Directions for this task: Find each line below that contains the word "images", matching case exactly, and copy those lines out in full.

(Pixel coordinate tracking data)
»»

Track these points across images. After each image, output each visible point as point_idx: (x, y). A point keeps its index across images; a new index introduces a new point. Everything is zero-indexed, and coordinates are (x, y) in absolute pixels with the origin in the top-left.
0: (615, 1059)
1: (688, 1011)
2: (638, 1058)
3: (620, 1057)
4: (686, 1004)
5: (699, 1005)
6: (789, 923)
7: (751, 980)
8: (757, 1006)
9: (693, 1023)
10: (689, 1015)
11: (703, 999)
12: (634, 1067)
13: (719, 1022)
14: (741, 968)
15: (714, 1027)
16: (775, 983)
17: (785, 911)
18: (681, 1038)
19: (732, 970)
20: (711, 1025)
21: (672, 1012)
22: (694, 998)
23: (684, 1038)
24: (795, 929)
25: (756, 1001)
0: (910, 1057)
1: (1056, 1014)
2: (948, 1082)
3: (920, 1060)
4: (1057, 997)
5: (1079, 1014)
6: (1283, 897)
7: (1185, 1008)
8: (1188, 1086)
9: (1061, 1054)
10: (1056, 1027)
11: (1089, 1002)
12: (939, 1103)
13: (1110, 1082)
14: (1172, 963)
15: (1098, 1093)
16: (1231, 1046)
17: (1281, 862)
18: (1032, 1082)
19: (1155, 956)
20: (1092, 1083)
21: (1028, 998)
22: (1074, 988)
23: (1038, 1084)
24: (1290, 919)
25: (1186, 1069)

««

Answer for this exercise:
Track these points across images. After each image, output each visible point as point_idx: (x, y). A point keeps its index across images; a new index introduces a new point. Everything is zero-indexed, and coordinates are (x, y) in absolute pixels with the origin in the top-left.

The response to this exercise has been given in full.